University of Michigan-Dearborn Fieldhouse
- Interactive map of University of Michigan-Dearborn Fieldhouse
- Location: Dearborn, Michigan, United States
- Coordinates: 42°18′53″N 83°13′43″W﻿ / ﻿42.3146°N 83.2287°W
- Owner: University of Michigan-Dearborn
- Operator: University of Michigan-Dearborn
- Capacity: 1,500 (hockey) 2,500 (basketball & volleyball)
- Surface: 185' x 85'(hockey)

Tenant
- Michigan-Dearborn Wolverines

= University of Michigan-Dearborn Fieldhouse =

Athletic facility in Dearborn, Michigan

The University of Michigan-Dearborn Fieldhouse is a multi-purpose arena/athletic facility located in Dearborn, Michigan on the campus of University of Michigan-Dearborn.

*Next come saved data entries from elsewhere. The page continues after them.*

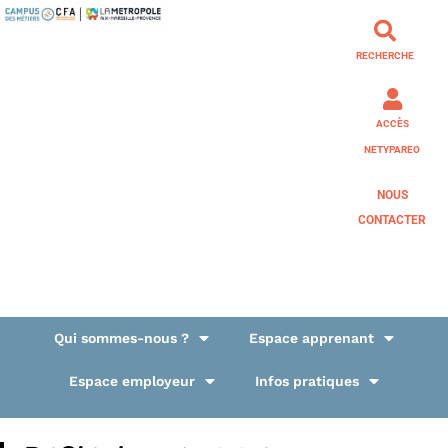
RECHERCHE
ACCÈS
NETYPAREO
NOUS
CONTACTER
Qui sommes-nous ?
Espace apprenant
Espace employeur
Infos pratiques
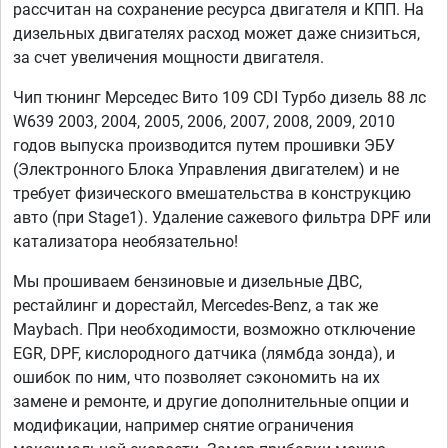
рассчитан на сохранение ресурса двигателя и КПП. На
дизельных двигателях расход может даже снизиться,
за счет увеличения мощности двигателя.
Чип тюнинг Мерседес Вито 109 CDI Турбо дизель 88 лс
W639 2003, 2004, 2005, 2006, 2007, 2008, 2009, 2010
годов выпуска производится путем прошивки ЭБУ
(Электронного Блока Управления двигателем) и не
требует физического вмешательства в конструкцию
авто (при Stage1). Удаление сажевого фильтра DPF или
катализатора необязательно!
Мы прошиваем бензиновые и дизельные ДВС,
рестайлинг и дорестайл, Mercedes-Benz, а так же
Maybach. При необходимости, возможно отключение
EGR, DPF, кислородного датчика (лямбда зонда), и
ошибок по ним, что позволяет сэкономить на их
замене и ремонте, и другие дополнительные опции и
модификации, например снятие ограничения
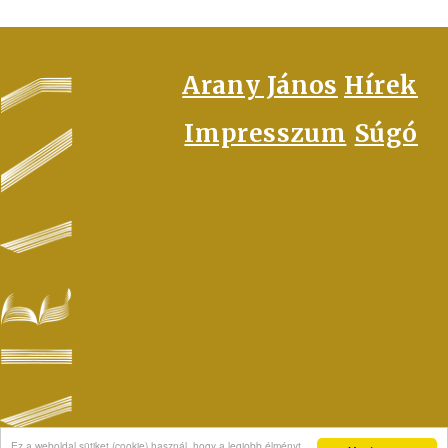
FOOTER
Arany János
Hírek
Impresszum
Súgó
Ez a weboldal sütiket (cookie) használ, hogy a legjobb élményt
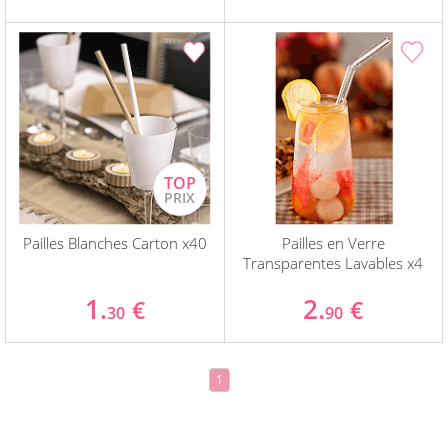
Pailles Blanches Carton x40
Pailles en Verre
Transparentes Lavables x4
1.
2.
€
€
30
90
1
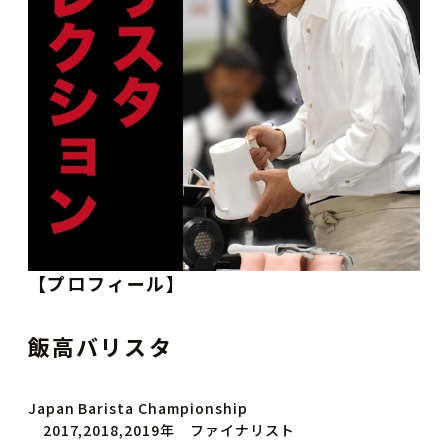
【プロフィール】
飯高バリスタ
Japan Barista Championship
2017,2018,2019年 ファイナリスト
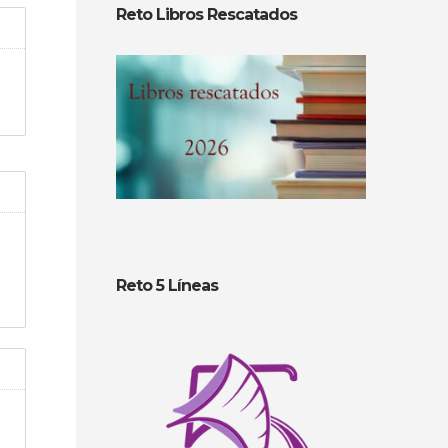
Reto Libros Rescatados
Reto 5 Líneas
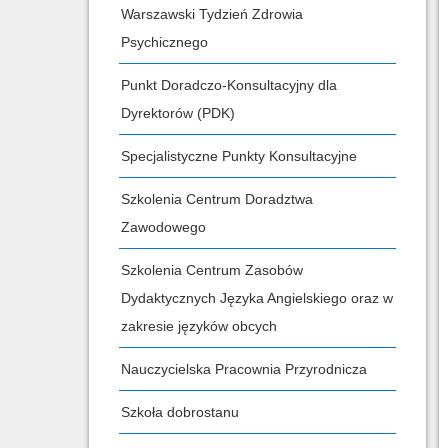
Warszawski Tydzień Zdrowia
Psychicznego
Punkt Doradczo-Konsultacyjny dla
Dyrektorów (PDK)
Specjalistyczne Punkty Konsultacyjne
Szkolenia Centrum Doradztwa
Zawodowego
Szkolenia Centrum Zasobów
Dydaktycznych Języka Angielskiego oraz w
zakresie języków obcych
Nauczycielska Pracownia Przyrodnicza
Szkoła dobrostanu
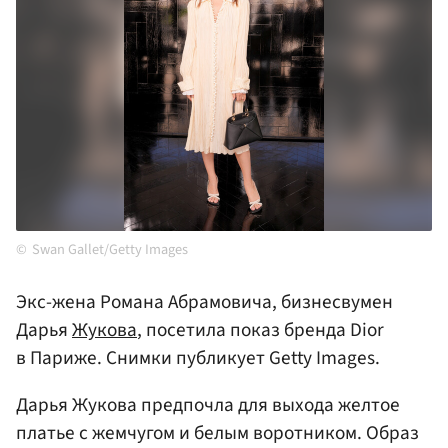
Swan Gallet/Getty Images
Экс-жена Романа Абрамовича, бизнесвумен
Дарья
Жукова
, посетила показ бренда Dior
в Париже. Снимки публикует Getty Images.
Дарья Жукова предпочла для выхода желтое
платье с жемчугом и белым воротником. Образ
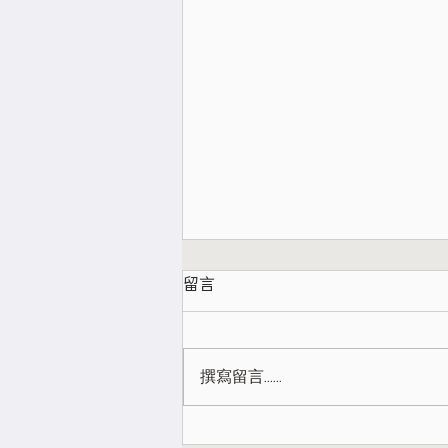
留言
撰寫留言......
教練觀點：別再用自責與恐懼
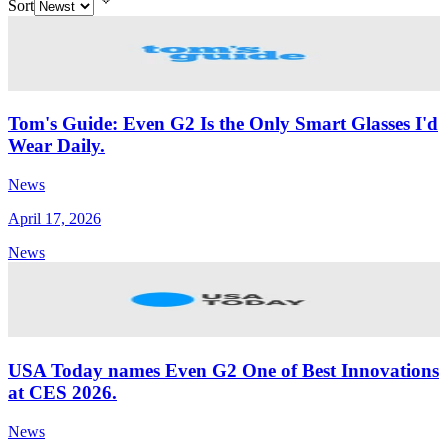
Sort
Tom's Guide: Even G2 Is the Only Smart Glasses I'd
Wear Daily.
News
April 17, 2026
News
USA Today names Even G2 One of Best Innovations
at CES 2026.
News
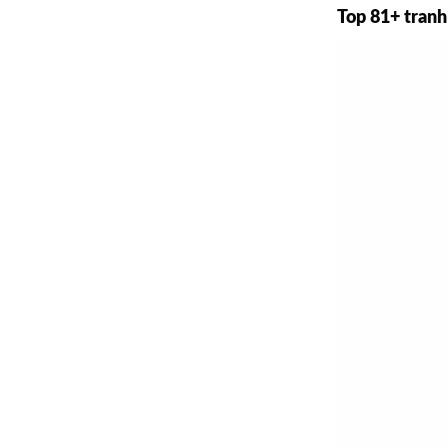
Top 81+ tranh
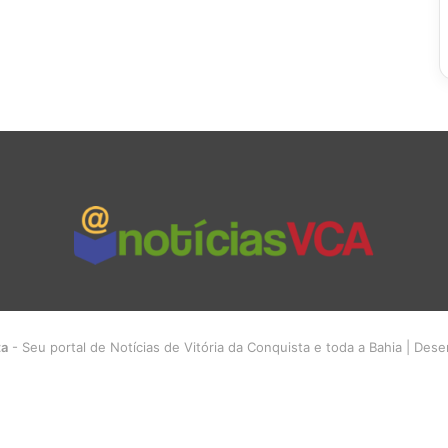
ta
- Seu portal de Notícias de Vitória da Conquista e toda a Bahia | Des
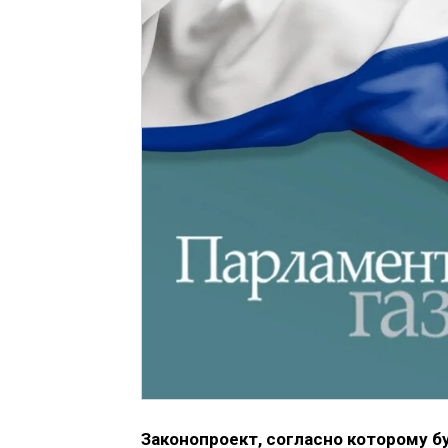
Законопроект, согласно которому 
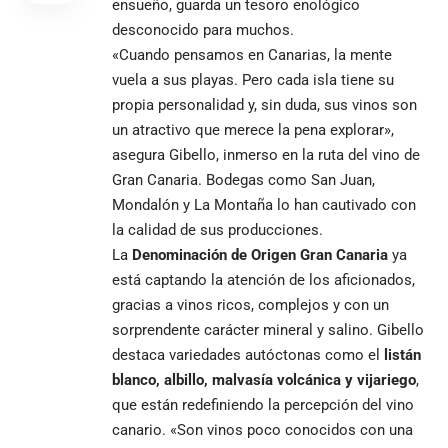
ensueño, guarda un tesoro enológico
desconocido para muchos.
«Cuando pensamos en Canarias, la mente
vuela a sus playas. Pero cada isla tiene su
propia personalidad y, sin duda, sus vinos son
un atractivo que merece la pena explorar»,
asegura Gibello, inmerso en la ruta del vino de
Gran Canaria. Bodegas como San Juan,
Mondalón y La Montaña lo han cautivado con
la calidad de sus producciones.
La
Denominación de Origen Gran Canaria
ya
está captando la atención de los aficionados,
gracias a vinos ricos, complejos y con un
sorprendente carácter mineral y salino. Gibello
destaca variedades autóctonas como el
listán
blanco, albillo, malvasía volcánica y vijariego
,
que están redefiniendo la percepción del vino
canario. «Son vinos poco conocidos con una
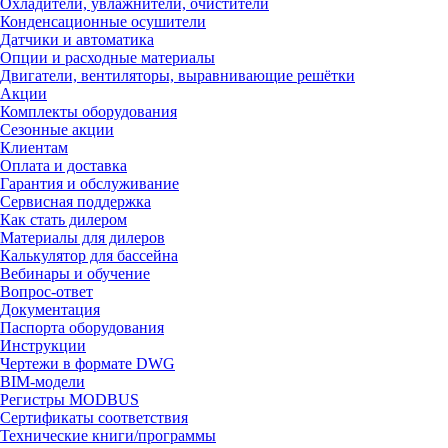
Охладители, увлажнители, очистители
Конденсационные осушители
Датчики и автоматика
Опции и расходные материалы
Двигатели, вентиляторы, выравнивающие решётки
Акции
Комплекты оборудования
Сезонные акции
Клиентам
Оплата и доставка
Гарантия и обслуживание
Сервисная поддержка
Как стать дилером
Материалы для дилеров
Калькулятор для бассейна
Вебинары и обучение
Вопрос-ответ
Документация
Паспорта оборудования
Инструкции
Чертежи в формате DWG
BIM-модели
Регистры MODBUS
Сертификаты соответствия
Технические книги/программы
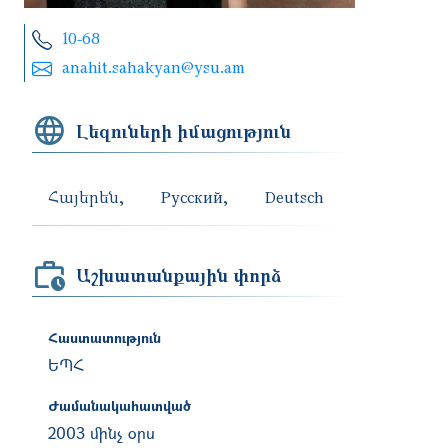
10-68
anahit.sahakyan@ysu.am
Լեզուների իմացություն
Հայերեն
Русский
Deutsch
Աշխատանքային փորձ
Հաստատություն
ԵՊՀ
Ժամանակահատված
2003 մինչ օրս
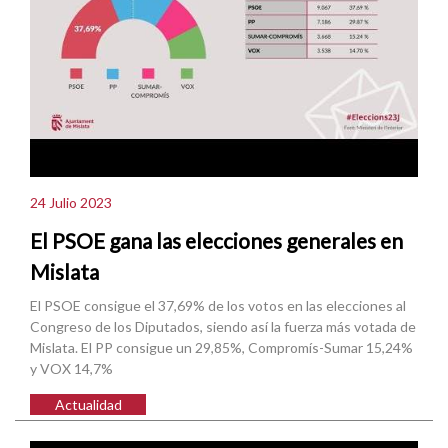
24 Julio 2023
El PSOE gana las elecciones generales en
Mislata
El PSOE consigue el 37,69% de los votos en las elecciones al
Congreso de los Diputados, siendo así la fuerza más votada de
Mislata. El PP consigue un 29,85%, Compromís-Sumar 15,24%
y VOX 14,7%
Actualidad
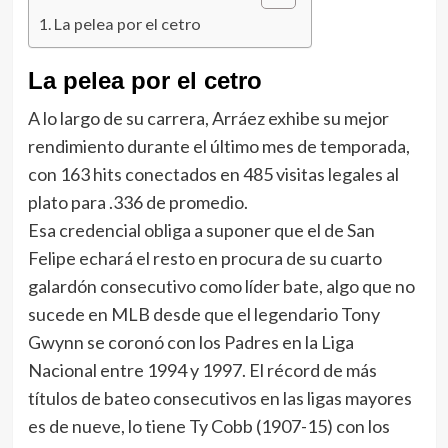
La pelea por el cetro
La pelea por el cetro
A lo largo de su carrera, Arráez exhibe su mejor
rendimiento durante el último mes de temporada,
con 163 hits conectados en 485 visitas legales al
plato para .336 de promedio.
Esa credencial obliga a suponer que el de San
Felipe echará el resto en procura de su cuarto
galardón consecutivo como líder bate, algo que no
sucede en MLB desde que el legendario Tony
Gwynn se coronó con los Padres en la Liga
Nacional entre 1994 y 1997. El récord de más
títulos de bateo consecutivos en las ligas mayores
es de nueve, lo tiene Ty Cobb (1907-15) con los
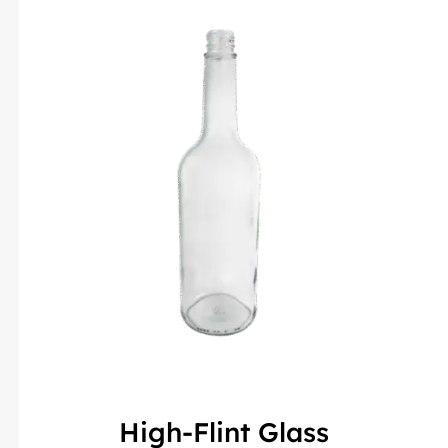
High-Flint Glass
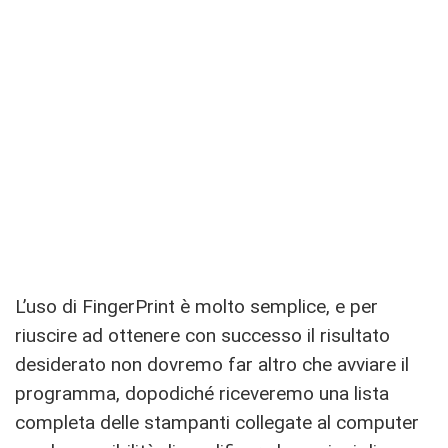
L’uso di FingerPrint è molto semplice, e per
riuscire ad ottenere con successo il risultato
desiderato non dovremo far altro che avviare il
programma, dopodiché riceveremo una lista
completa delle stampanti collegate al computer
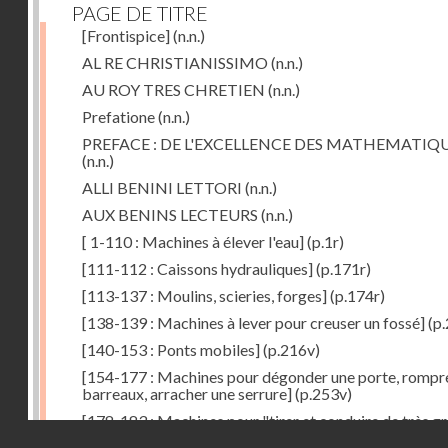
PAGE DE TITRE
[Frontispice]
(n.n.)
AL RE CHRISTIANISSIMO
(n.n.)
AU ROY TRES CHRETIEN
(n.n.)
Prefatione
(n.n.)
PREFACE : DE L'EXCELLENCE DES MATHEMATIQ
(n.n.)
ALLI BENINI LETTORI
(n.n.)
AUX BENINS LECTEURS
(n.n.)
[ 1-110 : Machines à élever l'eau]
(p.1r)
[111-112 : Caissons hydrauliques]
(p.171r)
[113-137 : Moulins, scieries, forges]
(p.174r)
[138-139 : Machines à lever pour creuser un fossé]
(p.
[140-153 : Ponts mobiles]
(p.216v)
[154-177 : Machines pour dégonder une porte, rompr
barreaux, arracher une serrure]
(p.253v)
[178-183 : Machines pour "tirer et conduire de très g
Droits réservés - CNAM
poids"]
(p.291r)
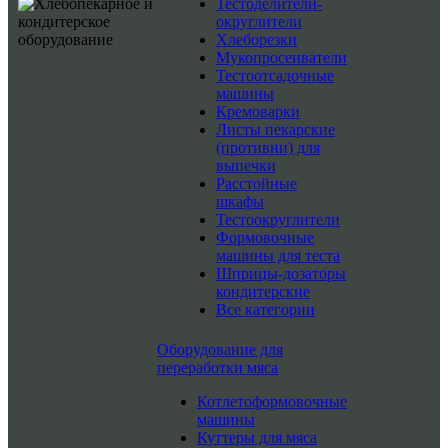
Тестоделители-
округлители
Хлеборезки
Мукопросеиватели
Тестоотсадочные
машины
Кремоварки
Листы пекарские
(противни) для
выпечки
Расстойные
шкафы
Тестоокруглители
Формовочные
машины для теста
Шприцы-дозаторы
кондитерские
Все категории
Оборудование для
переработки мяса
Котлетоформовочные
машины
Куттеры для мяса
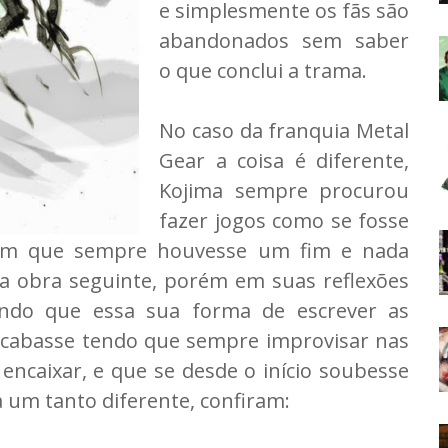
e simplesmente os fãs são
abandonados sem saber
o que conclui a trama.
No caso da franquia Metal
Gear a coisa é diferente,
Kojima sempre procurou
fazer jogos como se fosse
com que sempre houvesse um fim e nada
ma obra seguinte, porém em suas reflexões
lando que essa sua forma de escrever as
 acabasse tendo que sempre improvisar nas
ncaixar, e que se desde o início soubesse
a um tanto diferente, confiram:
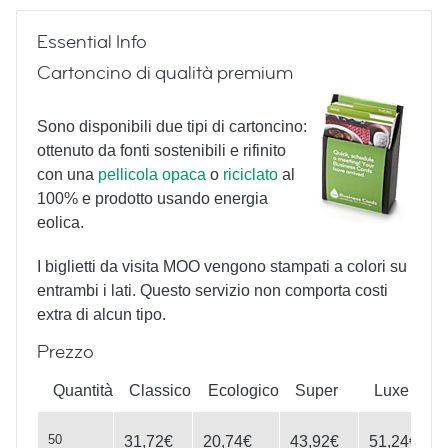
Essential Info
Cartoncino di qualità premium
Sono disponibili due tipi di cartoncino:
ottenuto da fonti sostenibili e rifinito
con una
pellicola opaca
o
riciclato
al
More Vintage Typewriters
100% e prodotto usando energia
eolica.
I biglietti da visita MOO vengono stampati a colori su
entrambi i lati. Questo servizio non comporta costi
extra di alcun tipo.
Prezzo
Yoga Poses
Quantità
Classico
Ecologico
Super
Luxe
50
31,72€
20,74€
43,92€
51,24€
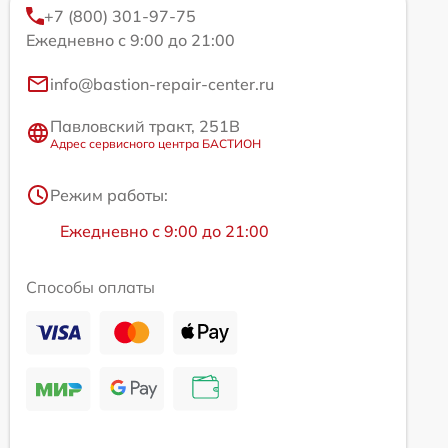
+7 (800) 301-97-75
Ежедневно с 9:00 до 21:00
info@bastion-repair-center.ru
Павловский тракт, 251В
Адрес сервисного центра БАСТИОН
Режим работы:
Ежедневно с 9:00 до 21:00
Способы оплаты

The facility houses a 2,500-seat multi-purpose gymnasium that is the home to the Michigan-Dearborn Men's and Women's basketball teams, and UMD Women's Volleyball team competing at the NAIA Division II level in the Wolverine–Hoosier Athletic Conference (WHAC).

The Fieldhouse also houses a 1,500-seat ice arena that serves as the home for Wolverines Men's Ice Hockey team competing at the ACHA Division I level in the NAIA Hockey Division and the Wolverine-Hoosier Athletic Conference.

The fieldhouse is also used for recreation and Intramural sports.